-- RAW DATA follows --

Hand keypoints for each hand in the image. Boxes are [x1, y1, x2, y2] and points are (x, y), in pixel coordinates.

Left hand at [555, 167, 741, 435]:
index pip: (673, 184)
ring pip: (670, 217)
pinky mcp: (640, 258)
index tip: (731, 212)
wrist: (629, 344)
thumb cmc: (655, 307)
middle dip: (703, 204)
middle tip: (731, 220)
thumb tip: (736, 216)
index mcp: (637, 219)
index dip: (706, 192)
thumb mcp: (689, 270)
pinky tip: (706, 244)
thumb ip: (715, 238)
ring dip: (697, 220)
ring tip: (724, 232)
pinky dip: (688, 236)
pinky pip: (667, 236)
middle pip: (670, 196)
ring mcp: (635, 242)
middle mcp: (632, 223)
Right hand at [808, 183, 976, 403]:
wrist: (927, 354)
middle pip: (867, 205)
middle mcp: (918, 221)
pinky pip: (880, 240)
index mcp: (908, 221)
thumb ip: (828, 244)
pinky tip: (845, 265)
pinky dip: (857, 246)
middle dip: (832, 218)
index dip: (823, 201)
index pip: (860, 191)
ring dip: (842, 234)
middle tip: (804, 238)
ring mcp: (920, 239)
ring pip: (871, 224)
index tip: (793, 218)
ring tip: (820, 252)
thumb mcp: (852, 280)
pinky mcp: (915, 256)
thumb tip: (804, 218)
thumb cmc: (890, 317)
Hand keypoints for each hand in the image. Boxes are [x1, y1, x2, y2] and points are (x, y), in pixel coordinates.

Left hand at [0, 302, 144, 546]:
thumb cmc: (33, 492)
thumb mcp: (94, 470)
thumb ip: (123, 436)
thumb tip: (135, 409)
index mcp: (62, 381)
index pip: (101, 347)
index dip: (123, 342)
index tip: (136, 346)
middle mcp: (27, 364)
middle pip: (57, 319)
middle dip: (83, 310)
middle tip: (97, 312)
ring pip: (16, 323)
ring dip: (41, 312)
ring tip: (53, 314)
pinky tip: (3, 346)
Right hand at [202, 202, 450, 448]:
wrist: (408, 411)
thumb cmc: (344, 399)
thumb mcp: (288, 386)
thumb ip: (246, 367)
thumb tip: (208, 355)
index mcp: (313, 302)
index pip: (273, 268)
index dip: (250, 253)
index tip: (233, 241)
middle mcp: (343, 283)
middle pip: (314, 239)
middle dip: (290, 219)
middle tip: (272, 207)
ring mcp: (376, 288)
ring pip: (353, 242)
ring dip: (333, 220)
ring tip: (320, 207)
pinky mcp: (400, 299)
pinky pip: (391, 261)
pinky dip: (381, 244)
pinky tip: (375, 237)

-- RAW DATA concluded --

WHAT THE TASK ASKS: Retype the entries above. Match them exactly.

WRITTEN SOLUTION:
Hand keypoints for each hand in the image. Boxes are [x1, y1, x2, y2] and points are (x, y), in pixel coordinates.

Left hand at [555, 167, 741, 435]:
index pip: (673, 184)
ring pip: (670, 217)
pinky mcp: (640, 258)
index tip: (731, 212)
wrist: (629, 344)
thumb cmc: (655, 307)
middle dip: (703, 204)
middle tip: (731, 220)
thumb tip: (736, 216)
index mcp: (637, 219)
index dip: (706, 192)
thumb mcp: (689, 270)
pinky tip: (706, 244)
thumb ip: (715, 238)
ring dip: (697, 220)
ring tip: (724, 232)
pinky dip: (688, 236)
pinky pip: (667, 236)
middle pip: (670, 196)
ring mcp: (635, 242)
middle mcp: (632, 223)
Right hand at [808, 183, 976, 403]:
wrist: (927, 354)
middle pip: (867, 205)
middle mcp: (918, 221)
pinky pip: (880, 240)
index mcp: (908, 221)
thumb ip: (828, 244)
pinky tip: (845, 265)
pinky dip: (857, 246)
middle dip: (832, 218)
index dip: (823, 201)
index pip: (860, 191)
ring dip: (842, 234)
middle tip: (804, 238)
ring mcp: (920, 239)
ring pip: (871, 224)
index tip: (793, 218)
ring tip: (820, 252)
thumb mcp: (852, 280)
pinky mcp: (915, 256)
thumb tip: (804, 218)
thumb cmc: (890, 317)
Hand keypoints for each hand in the image. Boxes are [x1, y1, x2, y2] and points are (x, y), in pixel coordinates.

Left hand at [0, 302, 144, 546]:
thumb cmc: (33, 492)
thumb mcp: (94, 470)
thumb ip: (123, 436)
thumb tip: (135, 409)
index mcp: (62, 381)
index pip: (101, 347)
index dip: (123, 342)
index tip: (136, 346)
middle mcp: (27, 364)
middle pip: (57, 319)
middle dip: (83, 310)
middle tip: (97, 312)
ring pip: (16, 323)
ring dip: (41, 312)
ring tip: (53, 314)
pinky tip: (3, 346)
Right hand at [202, 202, 450, 448]:
wrist: (408, 411)
thumb cmc: (344, 399)
thumb mcp: (288, 386)
thumb ip: (246, 367)
thumb tip: (208, 355)
index mcp: (313, 302)
index pip: (273, 268)
index dip: (250, 253)
index tip: (233, 241)
middle mcp: (343, 283)
middle pip: (314, 239)
middle dip: (290, 219)
middle tip: (272, 207)
ring mcp: (376, 288)
ring pip: (353, 242)
ring dip: (333, 220)
ring tip: (320, 207)
pinky mcp: (400, 299)
pinky pip: (391, 261)
pinky dip: (381, 244)
pinky tip: (375, 237)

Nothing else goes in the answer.